Metadata-Version: 2.4
Name: speaky
Version: 0.0.2
Summary: Text to speech with voice cloning
Author: Bryce Drennan
License-Expression: MIT
Project-URL: Documentation, https://github.com/brycedrennan/speak
Project-URL: Source, https://github.com/brycedrennan/speak
Requires-Python: >=3.12.8
Description-Content-Type: text/markdown
Requires-Dist: chatterbox-tts>=0.1.0
Requires-Dist: torch>=2.2
Requires-Dist: torchaudio>=2.2
Requires-Dist: typer>=0.12
Requires-Dist: nltk>=3.8
Requires-Dist: modal>=1.0.4
Requires-Dist: pathspec
Requires-Dist: numpy>=1.26
Requires-Dist: scipy>=1.11
Requires-Dist: transformers>=4.36
Requires-Dist: accelerate>=0.24

# Speak

**Text‑to‑Speech made easy with Chatterbox TTS**
Generate natural‑sounding speech from plain text—locally on your GPU/CPU using a single, ergonomic command‑line tool **and** a clean Python API.

---

## Features

* **Voice cloning** from a short audio prompt (optional)
* **Emotion control** via exaggeration & classifier‑free guidance
* **Device auto‑detection** — Apple Silicon (*mps*), CUDA GPUs, or CPU
* **Smart sentence chunking** (NLTK) to handle long passages gracefully
* **Trailing‑silence trimming** so outputs end crisply
* **Glitch / clipping detection** heuristic for cleaner audio
* **Verification via transcription** (Distil‑Whisper) to catch missing words



---

## 🛠 Installation

```bash
uv tool install speak
```

---

## 🚀 Quickstart (CLI)

> The CLI groups everything under a single sub‑command: `speak synth`.

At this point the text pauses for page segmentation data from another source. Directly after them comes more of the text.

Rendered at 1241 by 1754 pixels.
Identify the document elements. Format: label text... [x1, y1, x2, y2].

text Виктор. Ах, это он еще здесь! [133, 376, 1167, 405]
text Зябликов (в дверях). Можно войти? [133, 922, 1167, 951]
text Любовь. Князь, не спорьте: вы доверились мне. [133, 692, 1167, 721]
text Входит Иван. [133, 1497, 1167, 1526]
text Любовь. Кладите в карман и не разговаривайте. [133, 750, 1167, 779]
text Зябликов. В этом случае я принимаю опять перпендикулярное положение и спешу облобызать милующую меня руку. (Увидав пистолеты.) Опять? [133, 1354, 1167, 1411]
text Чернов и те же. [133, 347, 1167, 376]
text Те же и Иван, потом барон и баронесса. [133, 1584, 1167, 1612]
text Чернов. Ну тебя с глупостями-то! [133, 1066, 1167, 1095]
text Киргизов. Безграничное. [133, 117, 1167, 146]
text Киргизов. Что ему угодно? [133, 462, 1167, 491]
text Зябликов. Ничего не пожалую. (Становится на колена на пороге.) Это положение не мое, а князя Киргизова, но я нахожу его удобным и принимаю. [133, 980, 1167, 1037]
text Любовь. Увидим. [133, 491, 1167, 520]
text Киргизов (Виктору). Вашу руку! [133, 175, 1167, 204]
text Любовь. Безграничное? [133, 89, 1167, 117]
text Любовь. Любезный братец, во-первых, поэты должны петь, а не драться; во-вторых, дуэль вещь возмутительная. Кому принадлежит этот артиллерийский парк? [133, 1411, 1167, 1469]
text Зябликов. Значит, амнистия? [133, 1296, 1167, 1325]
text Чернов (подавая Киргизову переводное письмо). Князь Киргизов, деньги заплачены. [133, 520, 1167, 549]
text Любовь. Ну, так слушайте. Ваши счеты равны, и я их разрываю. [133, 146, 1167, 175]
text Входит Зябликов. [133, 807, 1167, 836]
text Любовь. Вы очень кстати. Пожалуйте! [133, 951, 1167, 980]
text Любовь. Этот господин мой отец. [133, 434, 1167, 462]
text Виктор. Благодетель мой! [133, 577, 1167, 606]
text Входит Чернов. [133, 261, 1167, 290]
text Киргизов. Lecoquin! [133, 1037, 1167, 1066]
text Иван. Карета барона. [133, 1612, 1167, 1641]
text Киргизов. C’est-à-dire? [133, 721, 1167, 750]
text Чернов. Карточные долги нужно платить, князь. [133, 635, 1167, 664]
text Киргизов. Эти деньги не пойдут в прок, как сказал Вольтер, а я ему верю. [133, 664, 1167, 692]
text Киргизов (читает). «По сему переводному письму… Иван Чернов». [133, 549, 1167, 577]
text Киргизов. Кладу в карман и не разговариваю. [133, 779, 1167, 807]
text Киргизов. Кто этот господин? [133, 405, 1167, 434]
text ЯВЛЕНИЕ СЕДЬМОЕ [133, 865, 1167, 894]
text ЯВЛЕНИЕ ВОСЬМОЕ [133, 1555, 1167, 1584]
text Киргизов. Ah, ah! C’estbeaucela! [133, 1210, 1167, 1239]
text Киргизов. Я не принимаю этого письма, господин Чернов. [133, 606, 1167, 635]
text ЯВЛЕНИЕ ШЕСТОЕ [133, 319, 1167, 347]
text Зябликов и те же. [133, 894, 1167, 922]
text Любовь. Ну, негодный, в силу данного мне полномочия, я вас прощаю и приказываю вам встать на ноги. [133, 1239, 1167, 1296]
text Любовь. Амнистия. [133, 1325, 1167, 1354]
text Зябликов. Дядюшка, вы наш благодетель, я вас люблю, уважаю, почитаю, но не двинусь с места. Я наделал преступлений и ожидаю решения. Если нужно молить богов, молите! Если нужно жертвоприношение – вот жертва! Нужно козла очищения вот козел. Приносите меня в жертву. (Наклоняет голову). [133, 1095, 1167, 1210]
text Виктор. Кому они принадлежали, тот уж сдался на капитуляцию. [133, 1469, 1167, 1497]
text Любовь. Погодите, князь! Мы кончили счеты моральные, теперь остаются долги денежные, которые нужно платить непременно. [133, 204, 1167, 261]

| Task              | Command                                                         |
| ----------------- | --------------------------------------------------------------- |
| Say a sentence    | `speak --text "Hello, world!"`                            |
| Batch from a file | `speak -f script.txt -o voiceovers/`                      |
| Clone a voice     | `speak --text "How do I sound?" --voice my_prompt.wav`    |
| Dial up the drama | `speak --text "This is **exciting**!" --exaggeration 1.2` |

All outputs are WAV files named after the text (or file stem) and saved to the current directory unless you pass `--output-dir`.

### Common flags

* `--cfg-weight FLOAT`  • classifier‑free guidance mix (0‑1)
* `--max-chars INT`  • soft limit per chunk (default 800)
* `--save-chunks`  • keep intermediate WAVs for debugging
* `--overwrite`  • replace existing files

Run `speak synth --help` for the full list.

---

## 🐍 Python API

```python
from pathlib import Path
from speak.core import batch_synthesize

batch_synthesize(
    inputs=[("Hello there!", "greeting")],  # (text, stem)
    output_dir=Path("out"),
)
```

The helper wraps all the goodies—chunking, glitch detection, ASR verification, etc.—while caching the heavy TTS model for speed.

## Development

### Quick Commands
 - `make init` create the environment and install dependencies
 - `make help` see available commands
 - `make af` format code
 - `make lint` run linter
 - `make typecheck` run type checker
 - `make test` run tests
 - `make check` run all checks (format, lint, typecheck, test)
 - `uv add pkg` add a python dependency
 - `uv run -- python foo/bar.py` run arbitrary command in python env

### Code Conventions

- Always run `make checku` after making changes.

#### Testing
- Use **pytest** (no test classes).
- Always set `match=` in `pytest.raises`.
- Prefer `monkeypatch` over other mocks.
- Mirror the source-tree layout in `tests/`.

#### Exceptions
- Catch only specific exceptions—never blanket `except:` blocks.
- Don’t raise bare `Exception`.

#### Python
- Manage env/deps with **uv** (`uv add|remove`, `uv run -- …`).
- No logging config or side-effects at import time.
- Keep interfaces (CLI, web, etc.) thin; put logic elsewhere.
- Use `typer` for CLI interfaces, `fastapi` for web interfaces, and `pydantic` for data models.